Comparisons are being drawn between China now and Japan in the 1980s.
"The important characteristics of Japan in the late 1980s would almost certainly include the following," wrote Michael Pettis, a finance professor at Peking University's Guanghua School of Management, in a 27 October blog post.
"Japan in the late 1980s grew at extraordinary rates fuelled by a credit-backed investment boom funded at artificially low interest rates.
"Although for many decades much of the investment may have been viable and necessary, by the 1980s investment was increasingly misallocated into expanding unnecessary manufacturing capacity, as well as fuelling surges in real estate development and excess spending on infrastructure."
Artificially low interest rates, set nominally by the central bank but in reality by the Ministry of Finance, led to a bubble in housing and other asset prices and penalised household savings, he added.
"An artificially low currency fuelled very rapid growth in the tradable goods sector while also constraining household income growth," he said. "Because the growth model constrained growth in household income and household consumption, it forced up the domestic savings rate to extraordinary levels."
Low consumption and excessive manufacturing capacity required a high trade surplus in order to balance production with demand as debts soared way beyond the ability to service debts, he added.

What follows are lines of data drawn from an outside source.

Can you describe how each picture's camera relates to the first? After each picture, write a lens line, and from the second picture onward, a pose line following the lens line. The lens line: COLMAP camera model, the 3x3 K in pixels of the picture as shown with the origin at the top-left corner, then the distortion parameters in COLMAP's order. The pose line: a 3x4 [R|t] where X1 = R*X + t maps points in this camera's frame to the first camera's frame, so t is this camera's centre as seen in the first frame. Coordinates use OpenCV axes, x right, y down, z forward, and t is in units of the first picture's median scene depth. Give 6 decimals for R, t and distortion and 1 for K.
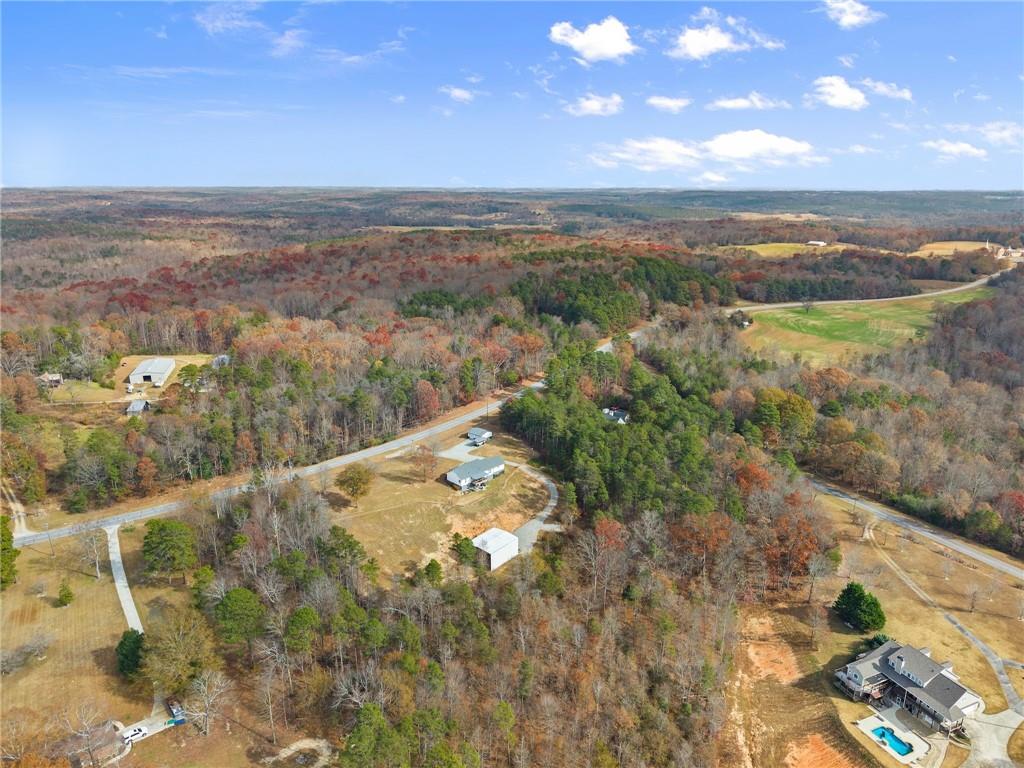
lens RADIAL K [[704.7, 0, 512.0], [0, 704.7, 384.0], [0, 0, 1]] dist [0.001396, -0.002322]
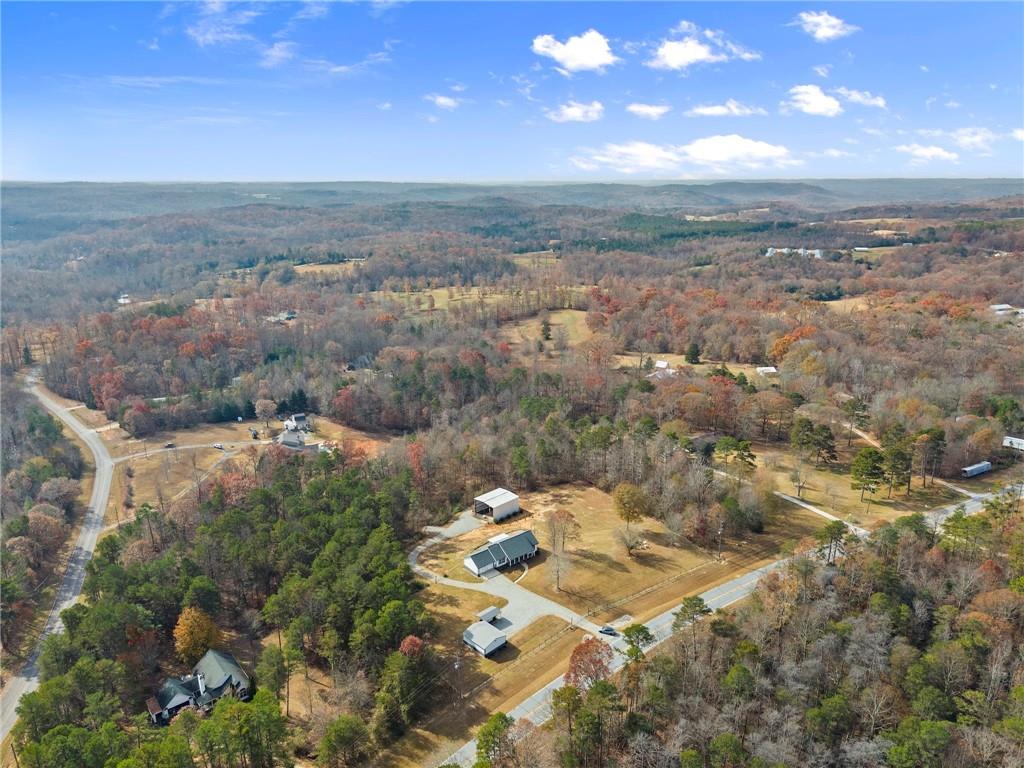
lens RADIAL K [[704.7, 0, 512.0], [0, 704.7, 384.0], [0, 0, 1]] dist [0.001396, -0.002322]
pose [[-0.994126, -0.041660, 0.099889, -0.146493], [0.018718, 0.842858, 0.537810, -0.514850], [-0.106597, 0.536521, -0.837127, 1.704700]]
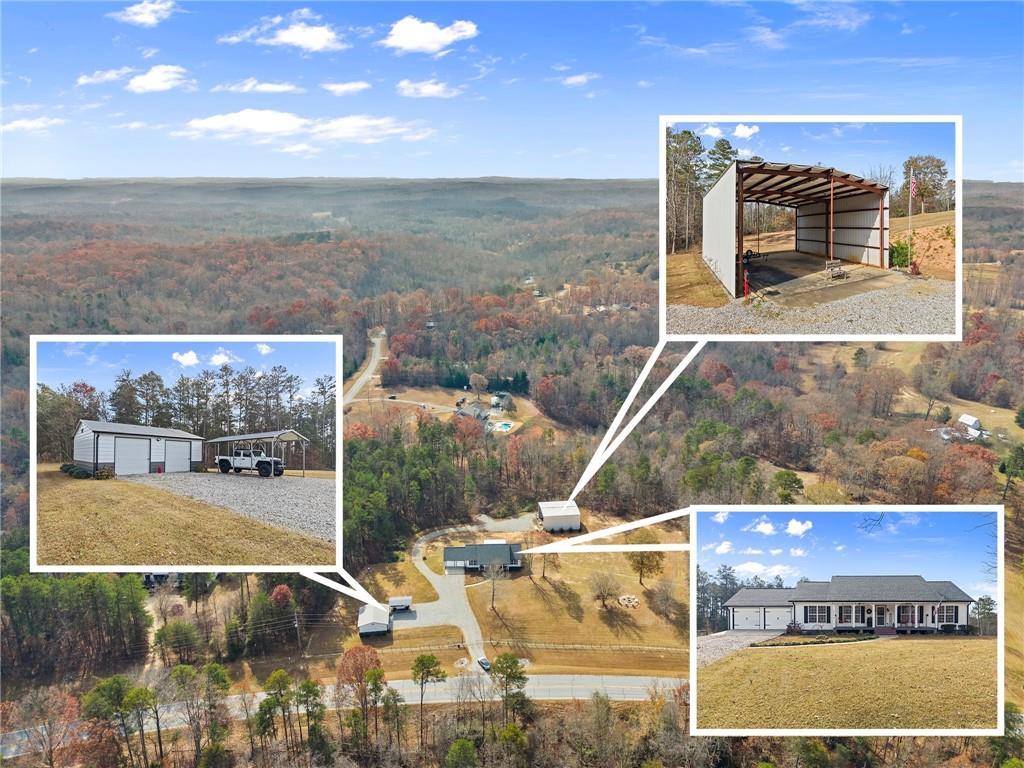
lens RADIAL K [[704.7, 0, 512.0], [0, 704.7, 384.0], [0, 0, 1]] dist [0.001396, -0.002322]
pose [[-0.731144, -0.207889, 0.649778, -0.596353], [0.180165, 0.859792, 0.477806, -0.447708], [-0.658004, 0.466412, -0.591177, 1.468942]]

All of the above apply to China today.
Another parallel with Japan is China has a rapidly ageing population, but unlike Japan, China is a poor country in terms of per capita GDP.
Favourable demographics were one of the factors that supported China's strong growth during the 1990s and 2000s. But now that the demographic dividend seems to be over, growth is being jeopardised by rising healthcare and pension costs.
Over the past three years, the Chinese government has spent $125bn to provide health insurance to 95% of the population, said McKinsey in a July 2012 study. But China still has a long way to go to deal with a big gap between the quality of rural and urban healthcare, added the study. "China could face a pension fund shortfall of 18.3 trillion yuan ($2.9 trillion) by 2013 due to accelerated population ageing," wrote the 27 September issue of the China Daily, the official government newspaper.
A senior government official "advised that improving the current pension system should include moving back the retirement age for some people from 60 to 63 years old and asking employees to pay pension premiums for 35 years instead of the current 30 years," said the same article.
Inadequate healthcare coverage and not enough money to pay for pensions suggest that China's rebalancing, towards domestic consumption as the biggest driver of growth, may take a long time.